Boeing Begins Work On DARPA DiscRotor

By Graham Warwick
Boeing has kicked off work under a 30-month U.S. Defense Advanced Research Projects Agency program to study a high-speed rotorcraft design called the DiscRotor.
The concept promises helicopter-like hover efficiency, but speeds in excess of 350 knots in fixed-wing mode. This compares with 150 knots for a typical helicopter and 250-300 knots for a tiltrotor.
The DiscRotor would takeoff and land like a helicopter, slowing the rotor and retracting the blades into the disc as it accelerates, until it morphs into a swept-wing aircraft powered by ducted fans.
DARPA program manager Phil Hunt says the DiscRotor’s combination of high speed for ingress and egress and good high-altitude hover performance would fit the combat search-and-rescue role. The initial concept has a UH-60 Black Hawk-size fuselage.
The 30-month effort is aimed at validating the capabilities of the DiscRotor rather than defining a flight demonstrator configuration. Hunt believes too early a focus on designing the demonstrator caused problems in previous programs, including Boeing’s X-50 “Dragonfly” Canard Rotor Wing — another concept that sought to combine vertical takeoff and landing capability with fixed-wing speed. The X-50 was abandoned after crashes ruined both flight prototypes.

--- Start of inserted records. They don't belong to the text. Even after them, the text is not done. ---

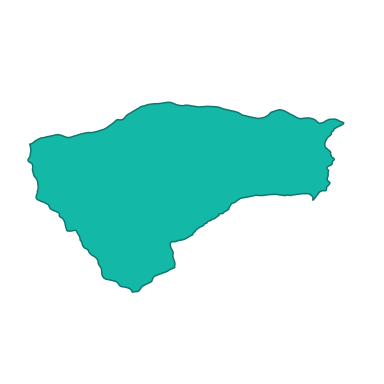 Cabrera, Santander, Colombia (Robinson projection), rotated 83°
{"feature_id": "7082276B49425072231481", "entity_name": "Cabrera", "entity_type": "district", "adm_level": 2, "iso_a3": "COL", "parent_name": "Colombia", "parent_adm1": "Santander", "projection": "robinson", "projection_center": [-73.249, 6.569], "detail": "fine", "context": "isolated", "style": "filled", "palette": "teal", "viewbox_px": 384, "rotation_deg": 83, "n_neighbors": 0, "source": "geoboundaries", "source_scale": "gbopen_adm2", "svg_char_len": 6012}
<svg xmlns="http://www.w3.org/2000/svg" viewBox="0 0 384 384"><g transform="rotate(83 192 192)"><path d="M141.7,33.1L139.7,36.7L137.9,39.3L137.0,41.4L136.9,43.6L136.6,46.7L137.3,49.3L137.9,50.9L138.7,52.4L139.2,54.5L139.4,56.7L139.1,57.7L138.0,58.8L135.3,61.2L134.1,63.2L132.8,66.7L132.5,69.4L132.4,71.4L132.5,73.7L132.3,76.0L131.4,78.2L129.6,80.6L127.9,83.0L126.7,85.0L125.5,86.5L124.0,88.6L122.7,90.4L121.7,92.7L121.0,94.9L121.3,97.8L122.5,103.7L123.9,105.5L125.2,107.2L126.6,110.4L127.0,113.1L127.1,115.7L127.0,117.7L125.1,123.7L123.7,127.4L122.6,130.2L121.9,132.4L120.7,134.0L119.1,136.0L118.0,138.1L116.9,140.8L116.1,143.2L114.7,147.1L113.4,150.5L112.1,153.2L111.3,154.4L110.6,157.0L110.0,159.3L109.6,161.9L109.2,164.4L108.8,166.4L108.8,168.1L108.6,171.2L108.5,174.4L107.9,176.7L106.4,182.2L105.9,183.5L105.1,186.9L105.1,189.0L105.3,190.1L104.9,192.1L104.5,194.0L103.6,196.5L102.4,198.6L100.8,201.5L100.4,203.0L100.1,204.3L100.0,205.7L100.2,211.2L100.2,214.8L99.8,218.8L99.8,221.7L99.8,224.5L100.1,226.3L100.7,229.0L100.7,230.2L101.3,232.8L102.0,234.1L102.8,236.2L103.4,237.4L104.9,240.9L106.2,243.6L106.4,244.2L107.0,245.8L108.4,248.1L109.4,249.1L110.1,249.8L110.7,250.5L111.1,251.0L111.5,251.8L111.8,252.8L111.8,253.6L111.6,255.1L111.2,256.5L111.1,257.4L112.0,259.0L112.9,260.3L113.9,261.8L115.1,263.8L116.4,266.4L117.7,268.6L118.6,270.6L119.1,271.9L119.4,274.0L120.0,277.2L120.6,280.5L120.7,282.5L120.8,284.3L120.6,286.2L120.3,287.6L120.4,289.2L120.6,292.5L120.8,294.0L120.9,295.1L121.4,298.2L121.9,300.2L122.2,302.8L122.8,305.2L122.9,307.8L122.8,308.8L122.5,309.7L120.9,312.8L120.0,314.4L119.3,316.2L118.9,317.2L118.7,318.2L118.7,320.8L119.0,322.7L119.4,327.1L119.4,328.7L120.0,332.6L120.0,335.6L120.4,336.4L120.5,337.3L121.1,338.5L121.6,339.9L122.1,341.2L122.8,342.3L124.1,344.4L124.6,345.7L124.7,346.8L124.7,347.1L125.2,347.2L125.6,347.2L126.2,347.1L127.0,346.9L128.9,346.8L130.1,346.8L131.7,347.0L133.3,347.4L134.6,347.9L135.9,348.2L136.9,348.5L137.7,349.0L138.2,349.6L139.2,350.3L140.1,350.9L140.9,350.9L141.5,350.7L141.9,350.4L142.3,350.0L143.8,348.0L145.0,347.1L147.8,347.0L150.5,347.7L152.8,347.5L154.2,347.1L155.0,347.2L155.7,347.0L156.7,346.9L157.5,346.3L158.1,346.0L159.9,344.8L161.8,344.2L163.3,344.0L165.8,344.0L167.1,344.0L169.1,344.1L171.1,344.7L171.9,345.2L172.6,345.5L173.4,345.5L174.2,345.6L174.7,345.9L175.8,346.6L177.9,347.3L178.8,347.4L179.5,347.2L180.2,346.7L180.8,346.4L181.0,345.9L181.5,345.0L182.0,344.3L182.6,343.4L183.9,340.8L185.3,338.6L186.0,337.6L187.2,336.2L187.9,335.8L188.8,335.6L190.1,335.2L191.0,334.9L192.0,333.9L193.8,331.3L194.4,330.0L195.1,328.8L196.2,327.2L197.3,326.2L197.8,326.2L199.2,326.7L199.8,326.6L200.8,325.8L201.8,324.3L203.5,323.0L204.7,322.5L206.1,322.2L206.9,321.9L208.6,321.8L210.1,321.7L213.8,321.2L215.1,320.8L215.5,320.3L215.6,319.6L215.8,318.8L216.0,317.3L216.0,315.9L215.8,314.3L215.9,312.2L216.4,311.6L219.8,310.3L221.7,309.3L224.4,308.8L226.2,308.8L228.3,307.5L230.7,307.3L231.9,307.0L233.0,306.6L234.5,305.4L235.4,303.9L236.0,303.1L237.1,302.1L238.5,301.8L240.0,301.2L241.5,300.0L242.5,299.0L244.0,297.0L245.0,295.8L246.4,294.8L247.8,294.0L248.8,293.7L251.7,293.7L253.7,293.0L254.8,292.3L256.3,291.5L258.0,291.3L260.0,291.3L262.5,291.5L264.5,291.1L266.4,290.1L267.9,288.4L269.3,284.2L270.2,281.6L270.8,280.5L271.2,279.0L272.0,277.9L273.5,276.6L275.1,275.7L275.8,275.4L276.6,274.7L277.3,273.6L278.0,270.8L278.5,269.4L279.3,267.5L280.0,266.2L280.5,265.4L281.3,264.6L282.9,263.8L284.1,263.4L284.0,260.6L284.2,258.5L283.5,256.5L282.3,255.4L281.0,254.3L279.6,253.0L278.8,251.0L277.9,248.6L277.1,246.1L276.3,243.7L275.4,242.7L273.9,241.8L272.3,241.1L271.2,239.9L270.1,236.3L269.4,233.4L268.4,229.0L268.0,226.9L266.3,223.2L264.8,218.3L263.7,218.4L261.9,217.8L260.0,217.7L258.4,217.9L254.8,218.8L252.2,218.7L249.9,218.1L248.6,218.3L247.1,218.9L245.2,219.5L243.5,220.0L241.5,220.0L240.4,219.8L239.5,219.1L239.0,218.4L238.8,217.7L239.0,217.1L239.2,215.3L239.2,214.1L239.0,213.0L238.6,212.2L238.4,211.7L238.4,211.1L238.5,210.0L238.2,206.3L237.8,204.8L237.1,202.8L236.0,200.5L235.4,199.0L234.5,196.5L233.0,195.9L231.7,193.9L230.9,193.3L230.0,192.4L228.2,189.1L227.7,188.0L227.0,185.6L226.3,184.3L225.3,183.8L224.9,182.8L224.9,181.6L224.6,181.1L224.1,180.9L223.2,180.1L222.8,178.6L222.7,177.6L222.6,176.7L221.8,176.0L221.4,175.3L221.4,174.5L221.3,173.5L221.0,172.6L220.0,170.9L219.5,170.1L218.9,169.1L218.6,168.4L218.3,168.1L217.3,168.0L217.0,166.0L217.1,164.4L217.0,163.8L216.4,163.4L215.6,162.1L214.7,159.6L213.7,158.1L213.0,157.3L212.1,157.1L211.1,156.4L209.0,154.7L208.0,153.8L208.0,152.5L207.6,150.7L205.8,147.8L204.2,144.6L204.0,142.1L203.6,135.4L203.0,129.2L204.1,123.0L204.0,116.3L204.3,111.3L204.5,108.9L205.6,105.4L206.3,102.2L207.0,100.5L206.6,98.5L206.9,96.5L207.5,94.7L207.4,93.7L207.1,92.3L207.2,90.5L207.2,87.5L207.1,83.0L207.6,78.1L208.1,76.4L208.7,75.1L210.7,73.3L212.3,72.7L213.3,72.7L214.6,73.2L214.8,72.9L213.6,71.4L212.1,69.9L210.7,68.7L210.2,68.0L209.5,67.2L208.7,66.6L208.1,66.1L207.7,65.6L207.2,64.6L206.8,63.4L206.6,62.3L206.8,61.3L206.9,60.1L207.0,59.4L206.9,58.7L206.5,58.5L205.5,58.1L204.7,58.0L203.8,57.9L203.2,57.4L202.6,56.8L202.2,56.1L201.2,54.9L200.6,54.5L199.6,53.9L198.5,54.8L198.0,55.4L197.0,56.0L196.1,56.3L195.5,56.4L195.0,56.0L193.7,55.5L192.7,55.0L191.9,54.8L190.9,54.7L189.4,54.6L188.1,54.1L187.2,53.8L186.5,54.3L186.0,54.8L185.2,55.3L184.3,55.2L183.2,54.0L183.0,53.1L182.6,52.3L182.4,51.3L181.9,50.1L181.4,49.6L180.8,49.4L180.1,49.4L178.6,48.6L178.0,47.9L177.6,47.2L177.2,46.9L176.5,46.9L175.5,47.5L174.9,48.4L174.4,49.0L173.7,49.4L172.7,49.4L171.9,49.6L171.3,49.7L170.2,49.7L169.6,49.6L168.7,49.8L167.7,50.5L167.1,51.4L165.9,52.3L165.2,53.0L164.1,53.9L163.0,54.4L161.7,54.5L160.3,54.3L159.5,54.0L158.1,53.4L155.9,52.0L155.3,51.5L154.6,50.8L153.9,49.8L153.1,48.7L152.6,47.6L151.8,46.9L151.1,46.5L150.4,46.4L149.7,46.3L149.3,45.9L149.0,45.4L148.7,44.6L148.3,44.1L146.9,43.4L146.4,42.6L145.8,41.0L144.8,38.9L144.3,36.9L143.4,34.5L142.7,33.2L141.7,33.1Z" fill="#14b8a6" stroke="#0f766e" stroke-width="1.5"/></g></svg>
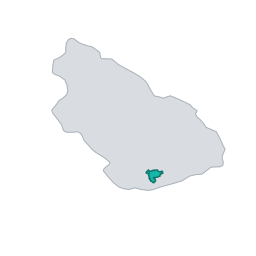 location of Goenkhatoe, Gasa, Bhutan, rotated 214°
{"feature_id": "84629894B85362517757759", "entity_name": "Goenkhatoe", "entity_type": "district", "adm_level": 2, "iso_a3": "BTN", "parent_name": "Bhutan", "parent_adm1": "Gasa", "projection": "mercator", "projection_center": [89.606, 27.867], "detail": "fine", "context": "in_parent", "style": "filled", "palette": "teal", "viewbox_px": 256, "rotation_deg": 214, "n_neighbors": 0, "source": "geoboundaries", "source_scale": "gbopen_adm2", "svg_char_len": 3913}
<svg xmlns="http://www.w3.org/2000/svg" viewBox="0 0 256 256"><g transform="rotate(214 128 128)"><path d="M200.6,111.2L200.3,112.7L198.6,116.7L197.5,121.1L198.4,124.8L202.2,129.1L207.2,132.5L213.7,132.7L219.6,131.4L222.0,132.0L225.2,137.7L227.5,142.7L224.4,147.8L222.7,152.2L222.0,155.4L222.4,156.8L224.3,159.4L226.6,163.7L226.9,167.8L225.5,170.4L222.4,171.8L219.2,171.4L216.5,171.4L213.1,171.9L207.9,173.4L203.0,175.3L193.8,174.9L190.1,171.0L188.4,170.9L180.1,176.1L171.0,175.2L154.4,176.9L147.5,177.3L140.4,176.7L136.8,175.6L130.2,172.0L124.1,169.4L118.0,171.8L115.8,172.2L110.9,178.4L100.2,180.5L89.5,182.0L86.4,181.1L80.4,180.8L80.1,179.3L80.3,177.9L78.9,176.8L76.5,175.7L72.3,175.2L66.9,173.6L63.8,172.2L52.9,174.3L46.5,171.1L39.3,166.6L35.6,164.6L34.3,157.7L33.0,155.5L30.1,153.1L28.5,150.3L29.8,147.5L37.0,142.2L37.6,140.9L41.0,131.0L45.6,127.4L50.2,122.4L53.6,114.4L60.3,106.3L67.6,97.8L72.7,91.0L76.0,87.8L82.9,84.3L88.7,82.3L92.7,77.7L97.5,75.2L102.4,74.0L109.8,74.6L116.7,76.3L124.3,78.6L125.1,80.4L124.5,83.7L123.4,87.0L123.4,88.7L124.5,89.6L131.9,90.2L141.0,89.7L146.1,90.2L157.5,93.2L160.8,95.4L164.3,97.0L167.7,96.7L171.9,93.2L176.5,90.2L179.3,89.7L181.3,90.7L184.9,93.6L192.4,96.2L199.0,98.3L201.2,100.2L200.5,108.4L200.6,111.2Z" fill="#d9dde1" stroke="#a8b0b8" stroke-width="1"/><path d="M87.6,104.6L87.6,104.2L87.6,103.9L87.7,103.7L87.7,103.4L87.6,103.2L87.7,102.9L87.8,102.8L87.8,102.7L88.0,102.5L88.1,102.4L88.2,102.2L88.1,101.9L88.0,101.6L87.9,101.5L87.9,101.4L87.9,101.2L87.7,101.1L87.8,101.0L87.7,100.9L87.4,101.0L87.1,101.1L86.9,101.2L86.7,101.2L86.3,101.2L86.2,101.2L86.1,101.3L85.8,101.5L85.6,101.7L85.5,101.8L85.3,102.2L85.2,102.0L85.2,101.9L85.2,101.7L85.3,101.5L85.2,101.4L85.2,101.2L85.0,100.9L84.9,100.7L84.7,100.6L84.4,100.5L84.2,100.5L84.2,100.3L84.0,100.2L83.9,100.1L83.8,99.9L83.7,99.7L83.4,99.5L83.2,99.4L83.1,99.2L82.9,99.2L82.8,98.9L82.7,98.8L82.4,98.7L82.4,98.4L82.3,98.1L82.0,98.1L81.7,98.2L81.5,97.8L81.5,97.7L81.4,97.6L81.2,97.5L80.9,97.6L80.7,97.4L80.2,97.5L80.1,97.4L79.9,97.1L79.7,97.0L79.4,97.0L79.4,96.9L79.3,96.7L79.2,96.7L79.0,96.8L78.9,96.8L78.7,97.0L78.4,97.1L78.1,97.1L77.9,97.1L77.6,96.9L77.4,96.9L77.2,96.9L76.9,96.8L76.6,96.8L76.3,96.9L76.2,97.0L76.0,97.3L75.9,97.3L75.9,97.5L75.9,97.8L75.9,98.1L75.8,98.3L75.9,98.5L75.7,98.8L75.6,99.0L75.6,99.3L75.6,99.5L75.7,99.8L75.8,99.9L76.0,100.0L76.3,100.3L76.6,100.4L76.9,100.4L77.0,100.5L77.3,100.6L77.5,100.7L78.1,100.7L78.3,100.8L78.5,100.9L78.9,100.9L79.0,100.9L79.0,101.0L79.0,101.3L78.9,101.5L78.7,101.6L78.4,101.6L78.2,101.6L77.9,101.7L77.7,101.8L77.6,102.0L77.4,102.1L77.3,102.4L77.3,102.5L77.2,102.7L77.2,102.9L77.1,103.0L76.9,103.2L76.8,103.3L76.7,103.3L76.5,103.5L76.4,103.6L76.2,103.7L76.1,103.8L76.0,104.0L75.9,104.2L75.8,104.3L75.7,104.5L75.3,104.8L75.3,105.0L75.2,105.3L74.9,105.6L74.7,105.7L74.6,105.8L74.8,106.1L74.9,106.3L75.0,106.4L75.1,106.5L75.2,106.9L75.2,107.1L75.1,107.4L75.1,107.5L74.9,107.7L74.8,107.8L74.9,108.0L74.8,108.3L74.9,108.5L74.8,108.8L74.7,108.9L74.7,109.0L74.8,109.1L74.8,109.3L74.6,109.4L74.5,109.6L74.4,109.5L74.2,109.6L74.0,109.8L74.3,110.0L74.4,110.4L74.6,110.6L74.7,110.9L74.8,110.9L74.9,111.0L75.0,111.1L75.3,111.2L75.5,111.2L75.8,111.2L76.0,111.0L76.1,110.7L76.2,110.4L76.1,110.2L76.2,109.9L76.2,110.0L76.3,110.0L76.5,110.1L76.7,109.9L76.7,109.7L76.8,109.7L77.1,109.3L77.4,109.2L77.8,109.1L78.2,109.2L78.4,109.3L78.7,109.2L78.9,109.2L79.1,109.2L79.3,109.2L79.7,109.3L79.9,109.4L80.2,109.6L80.4,109.5L80.6,109.3L80.8,109.1L81.1,108.7L81.3,108.6L81.5,108.5L81.7,108.4L81.8,108.3L81.9,108.1L82.1,107.7L82.3,107.6L82.5,107.7L82.5,107.4L82.6,107.2L82.8,107.2L83.0,107.1L83.3,107.0L83.6,107.0L83.8,106.8L83.9,106.4L84.0,106.2L84.3,106.0L84.3,105.7L84.4,105.4L84.5,105.4L84.6,105.2L84.8,105.1L85.0,104.8L85.3,104.7L85.5,104.3L85.7,104.2L85.8,104.2L86.4,104.2L86.9,104.5L87.1,104.6L87.3,104.6L87.5,104.6L87.6,104.6Z" fill="#14b8a6" stroke="#0f766e" stroke-width="1.5"/></g></svg>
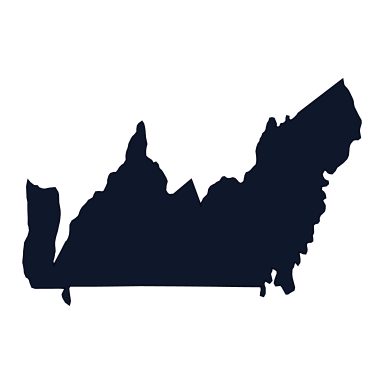 Mocajuba, Pará, Brazil
{"feature_id": "56859067B75461053821024", "entity_name": "Mocajuba", "entity_type": "district", "adm_level": 2, "iso_a3": "BRA", "parent_name": "Brazil", "parent_adm1": "Pará", "projection": "equal_earth", "projection_center": [-49.463, -2.55], "detail": "fine", "context": "isolated", "style": "filled", "palette": "ink", "viewbox_px": 384, "rotation_deg": 0, "n_neighbors": 0, "source": "geoboundaries", "source_scale": "gbopen_adm2", "svg_char_len": 4204}
<svg xmlns="http://www.w3.org/2000/svg" viewBox="0 0 384 384"><path d="M247.8,286.4L260.9,286.5L261.5,289.8L260.9,292.2L260.6,295.4L263.5,296.4L264.9,293.7L265.0,290.6L264.9,287.7L264.0,285.4L263.8,282.9L265.5,280.6L267.9,282.2L269.6,283.1L271.8,280.6L271.0,277.0L270.2,273.9L271.6,270.9L271.9,268.3L274.3,268.8L277.2,270.9L277.4,273.6L276.2,276.7L275.0,280.2L274.4,283.2L275.7,285.7L278.5,285.4L280.5,285.0L282.2,286.9L286.1,293.9L287.9,293.8L289.5,292.6L293.9,290.1L294.4,287.4L293.2,282.8L292.0,278.2L291.5,274.4L291.8,269.1L293.3,266.9L293.9,264.3L294.7,262.0L296.4,263.1L297.9,265.1L299.7,262.4L299.8,259.4L299.4,256.4L298.8,252.6L300.7,252.3L303.2,253.5L305.6,253.8L306.6,251.7L306.9,249.3L306.3,246.3L306.3,243.5L308.5,242.1L311.0,242.1L312.6,240.9L312.5,238.2L312.1,235.4L313.3,233.0L313.4,230.6L313.2,228.0L313.2,225.0L315.2,223.5L317.7,223.0L319.1,221.1L319.0,217.8L320.3,215.0L322.0,213.5L324.3,211.2L325.0,208.2L325.0,205.4L323.9,203.4L322.3,200.5L323.7,198.9L325.6,197.9L325.0,194.4L323.7,192.2L321.2,190.2L321.6,186.4L326.3,185.7L328.3,183.8L328.0,181.2L326.1,180.7L324.2,179.3L322.7,176.9L322.0,174.1L323.2,171.8L324.6,169.5L326.4,170.6L328.3,172.8L330.3,173.5L332.2,173.6L335.1,170.5L336.7,167.3L342.9,162.6L346.7,158.7L348.2,155.3L348.6,151.2L348.8,148.1L349.3,145.5L350.4,143.2L351.8,141.5L353.2,140.0L355.8,139.4L357.9,139.6L360.4,137.7L359.7,134.0L359.2,130.9L359.5,128.4L361.0,123.2L360.9,120.4L358.0,115.3L356.7,112.6L354.0,107.2L353.3,104.2L353.0,101.0L352.0,98.4L349.1,92.3L347.9,90.2L346.5,88.4L344.9,86.8L343.6,84.8L343.1,81.8L342.7,79.2L302.4,110.1L298.2,113.4L297.1,115.3L294.7,117.7L292.3,119.6L290.6,120.4L288.8,119.2L288.8,116.4L286.8,115.9L286.2,118.2L286.2,120.8L284.7,122.7L282.9,123.7L281.1,123.7L279.9,126.4L277.9,127.5L276.0,126.3L276.2,123.9L275.2,121.2L274.0,118.4L272.1,117.9L269.9,118.3L269.2,120.9L267.6,123.4L266.7,126.7L266.3,129.3L265.3,131.5L263.0,133.6L261.9,136.7L260.5,138.8L260.0,141.4L258.3,143.7L257.0,147.2L256.2,151.2L256.8,155.6L257.0,158.8L256.9,162.2L256.2,165.0L254.1,166.8L252.2,169.0L250.7,170.7L248.4,172.3L246.5,172.8L245.2,175.4L244.1,181.3L242.3,183.0L240.3,183.6L238.4,182.5L236.8,180.6L235.1,178.8L233.0,177.9L230.6,178.6L228.4,178.9L226.4,178.4L224.5,176.9L222.6,177.2L219.7,181.5L217.2,182.4L214.9,184.3L212.9,185.2L210.7,186.6L208.9,189.2L208.4,192.3L207.7,194.7L203.6,198.7L202.5,201.2L201.1,203.5L201.2,206.6L191.3,179.5L173.5,194.4L169.4,194.8L167.4,193.5L165.5,190.4L165.9,185.3L167.0,181.3L165.7,178.0L162.8,172.9L161.4,170.7L158.9,168.4L158.0,164.6L155.9,162.3L153.4,163.5L151.4,160.4L147.6,157.9L145.6,156.1L145.4,153.0L145.4,150.4L145.9,146.9L146.7,144.1L145.3,137.4L144.8,130.7L144.2,126.6L143.4,123.6L142.0,121.5L138.9,123.8L137.6,125.7L137.1,128.8L137.1,131.9L135.1,134.6L132.8,136.8L131.6,138.6L129.1,143.9L128.4,147.7L126.9,151.6L126.2,155.6L126.4,160.1L123.9,164.2L122.0,165.3L119.7,167.7L118.0,170.5L116.2,172.7L113.6,172.7L110.7,173.6L109.1,175.9L107.9,180.1L107.9,183.1L106.1,187.2L104.0,191.4L102.0,192.1L99.3,191.7L95.8,192.0L94.2,195.0L93.3,197.7L91.0,199.2L88.7,200.4L86.8,203.1L82.4,207.6L81.2,209.6L80.1,212.0L79.4,214.3L78.4,216.3L75.9,218.6L72.1,221.1L70.2,225.0L70.1,230.0L69.8,234.4L68.8,237.7L67.4,240.7L65.9,242.1L64.1,245.5L61.3,251.1L55.1,262.7L53.8,265.2L52.6,261.4L53.4,258.7L54.0,256.2L54.3,253.7L54.9,251.4L54.7,248.0L54.4,245.5L54.4,242.2L54.9,239.4L55.5,236.5L56.2,234.1L57.1,231.2L58.3,225.3L59.0,222.6L59.5,219.4L60.0,214.2L59.9,210.7L59.3,207.0L58.5,202.3L58.3,194.7L57.7,192.2L55.0,187.8L49.5,188.4L45.1,189.3L42.9,189.3L38.8,187.9L37.3,185.9L34.0,185.8L29.9,182.6L28.0,180.2L26.8,186.5L27.3,197.9L28.1,201.6L28.1,207.8L28.2,211.5L28.5,218.3L28.4,224.2L29.2,226.7L29.7,230.8L28.1,236.4L26.6,239.1L24.8,242.7L24.6,245.4L23.9,250.6L23.7,255.4L23.0,262.5L23.6,264.9L24.3,269.2L24.6,272.7L26.3,276.9L28.3,278.0L29.6,280.0L30.2,282.5L32.0,287.1L35.1,288.1L58.0,288.0L60.3,288.0L65.2,288.3L64.2,290.4L63.2,292.5L62.3,294.6L62.9,297.3L64.1,299.6L65.7,302.2L67.7,303.6L69.3,304.8L70.2,301.4L69.9,298.5L69.3,295.0L68.5,288.2L69.8,286.0L92.4,286.0L110.8,285.8L124.7,285.6L140.6,285.4L173.9,285.6L186.5,285.7L215.8,286.0L229.4,286.2L247.8,286.4Z" fill="#0f172a" stroke="#020617" stroke-width="1.5"/></svg>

Under the DiscRotor program, the Boeing-led team will build a small-scale model of the aircraft for wind tunnel testing to determine lift-to-drag ratio and stability, and a small model of the rotor system to investigate transition between rotary-wing and fixed-wing modes.
Boeing will also design and build a larger retractable-rotor test rig that will be installed in a 20-foot wind tunnel later in the program. Lightweight airframe and transmission technologies will also be investigated.
Once the study is complete, Hunt says, DARPA will decide whether the results are promising enough to proceed to a flight demonstrator, at which point the agency plans to reopen to program to competition.